▶ **REQUIREMENT 1**:
In the patch discussion below, which driver is the only one where git grep finds the string "ROCEV1"?
▶ **REQUIREMENT 2**:
From the patch discussion below, return the passage from "Not being well" up to and including "changed, 4 insertions(+)".
▶ **REQUIREMENT 3**:
List every file path that the diff in the patch discussion below changes.

▶ **EXCERPTED TEXT**:
Thanks Tom, that's very interesting.

Not being well versed in the xprtrdma layer, what condition should we
use here to set the flag? git grep shows that the string "ROCEV1" only
shows up in the bxnt_en driver. Is there some way to determine this
generically for any given RDMA driver?


> >  3 files changed, 4 insertions(+)
> > 
> > diff --git a/include/linux/sunrpc/svc_xprt.h b/include/linux/sunrpc/svc_xprt.h
> > index 7440290f64ac..f8aa9452b63c 100644
> > --- a/include/linux/sunrpc/svc_xprt.h
> > +++ b/include/linux/sunrpc/svc_xprt.h
> > @@ -67,6 +67,7 @@ struct svc_xprt {
> >  #define XPT_CACHE_AUTH	11		/* cache auth info */
> >  #define XPT_LOCAL	12		/* connection from loopback interface */
> >  #define XPT_KILL_TEMP   13		/* call xpo_kill_temp_xprt before closing */
> > +#define XPT_CONG_CTRL	14		/* IETF approved congestion control protocol */
> > 
> >  	struct svc_serv		*xpt_server;	/* service for transport */
> >  	atomic_t    	    	xpt_reserved;	/* space on outq that is rsvd */
> > diff --git a/net/sunrpc/svcsock.c b/net/sunrpc/svcsock.c
> > index de066acdb34e..1956b8b96b2d 100644
> > --- a/net/sunrpc/svcsock.c
> > +++ b/net/sunrpc/svcsock.c
> > @@ -1306,6 +1306,7 @@ static void svc_tcp_init(struct svc_sock *svsk, struct svc_serv *serv)
> >  	svc_xprt_init(sock_net(svsk->sk_sock->sk), &svc_tcp_class,
> >  		      &svsk->sk_xprt, serv);
> >  	set_bit(XPT_CACHE_AUTH, &svsk->sk_xprt.xpt_flags);
> > +	set_bit(XPT_CONG_CTRL, &svsk->sk_xprt.xpt_flags);
> >  	if (sk->sk_state == TCP_LISTEN) {
> >  		dprintk("setting up TCP socket for listening\n");
> >  		set_bit(XPT_LISTENER, &svsk->sk_xprt.xpt_flags);
> > diff --git a/net/sunrpc/xprtrdma/svc_rdma_transport.c b/net/sunrpc/xprtrdma/svc_rdma_transport.c
> > index 39652d390a9c..96b4797c2c54 100644
> > --- a/net/sunrpc/xprtrdma/svc_rdma_transport.c
> > +++ b/net/sunrpc/xprtrdma/svc_rdma_transport.c
> > @@ -571,6 +571,8 @@ static struct svcxprt_rdma *rdma_create_xprt(struct svc_serv *serv,
> >  	spin_lock_init(&cma_xprt->sc_ctxt_lock);
> >  	spin_lock_init(&cma_xprt->sc_map_lock);
> > 
> > +	set_bit(XPT_CONG_CTRL, &cma_xprt->sc_xprt.xpt_flags);
> > +
> >  	if (listener)

▶ **DATA FOR REVIEW**:
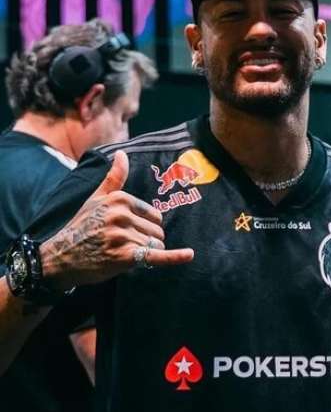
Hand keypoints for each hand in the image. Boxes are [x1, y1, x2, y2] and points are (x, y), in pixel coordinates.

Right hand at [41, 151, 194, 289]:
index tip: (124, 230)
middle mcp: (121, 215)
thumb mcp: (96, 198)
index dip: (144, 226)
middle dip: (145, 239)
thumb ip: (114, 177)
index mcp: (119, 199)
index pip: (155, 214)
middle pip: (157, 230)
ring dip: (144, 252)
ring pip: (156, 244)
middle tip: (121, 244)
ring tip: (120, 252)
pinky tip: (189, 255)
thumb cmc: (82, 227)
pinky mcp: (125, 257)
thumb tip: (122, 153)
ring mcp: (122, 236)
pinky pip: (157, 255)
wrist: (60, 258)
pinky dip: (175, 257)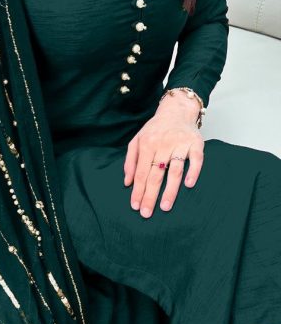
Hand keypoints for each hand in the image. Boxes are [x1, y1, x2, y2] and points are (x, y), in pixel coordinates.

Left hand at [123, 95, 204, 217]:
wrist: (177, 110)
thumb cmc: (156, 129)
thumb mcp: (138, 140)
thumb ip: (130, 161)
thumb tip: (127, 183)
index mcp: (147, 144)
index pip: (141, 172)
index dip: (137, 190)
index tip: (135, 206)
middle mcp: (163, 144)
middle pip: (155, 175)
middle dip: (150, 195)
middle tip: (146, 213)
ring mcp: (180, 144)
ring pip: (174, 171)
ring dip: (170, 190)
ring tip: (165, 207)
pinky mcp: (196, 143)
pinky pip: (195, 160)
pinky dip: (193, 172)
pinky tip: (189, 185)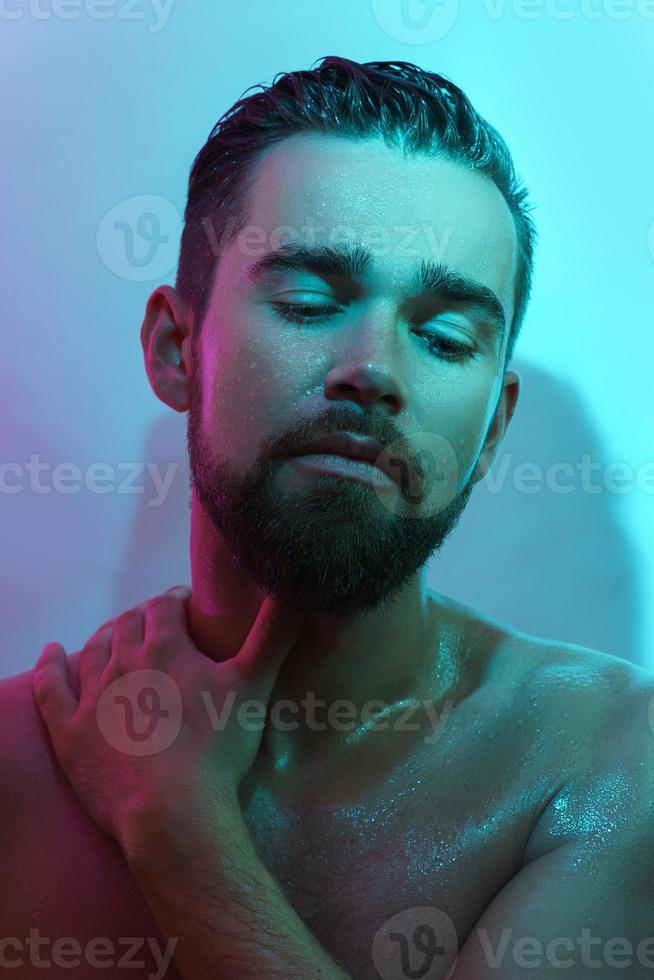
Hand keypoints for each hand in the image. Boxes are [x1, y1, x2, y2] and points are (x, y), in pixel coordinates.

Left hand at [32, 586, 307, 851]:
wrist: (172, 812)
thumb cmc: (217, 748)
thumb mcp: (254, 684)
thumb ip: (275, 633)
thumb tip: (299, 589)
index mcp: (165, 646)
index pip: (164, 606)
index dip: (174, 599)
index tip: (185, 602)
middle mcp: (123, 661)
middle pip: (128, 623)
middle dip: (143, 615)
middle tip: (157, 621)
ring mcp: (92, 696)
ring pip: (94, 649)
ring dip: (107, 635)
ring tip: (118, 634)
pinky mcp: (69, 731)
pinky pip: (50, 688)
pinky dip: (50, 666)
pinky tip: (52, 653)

...

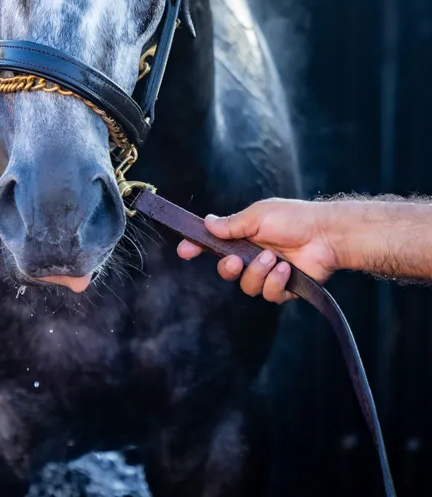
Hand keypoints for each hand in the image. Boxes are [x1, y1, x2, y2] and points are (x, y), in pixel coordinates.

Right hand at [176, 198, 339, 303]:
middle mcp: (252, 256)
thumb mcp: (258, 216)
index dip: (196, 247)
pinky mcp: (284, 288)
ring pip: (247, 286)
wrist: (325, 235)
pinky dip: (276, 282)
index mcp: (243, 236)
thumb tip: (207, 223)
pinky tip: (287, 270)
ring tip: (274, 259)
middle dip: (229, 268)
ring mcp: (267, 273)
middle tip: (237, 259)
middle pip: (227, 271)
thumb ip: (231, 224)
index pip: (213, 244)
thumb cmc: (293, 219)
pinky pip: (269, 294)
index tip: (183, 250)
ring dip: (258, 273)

▶ **RESPONSE BOX 1**:
The bxnt_en driver.

▶ **RESPONSE BOX 2**:
Not being well versed in the xprtrdma layer, what condition should we
use here to set the flag? git grep shows that the string "ROCEV1" only
shows up in the bxnt_en driver. Is there some way to determine this
generically for any given RDMA driver?


> >  3 files changed, 4 insertions(+)

▶ **RESPONSE BOX 3**:
include/linux/sunrpc/svc_xprt.h
net/sunrpc/svcsock.c
net/sunrpc/xprtrdma/svc_rdma_transport.c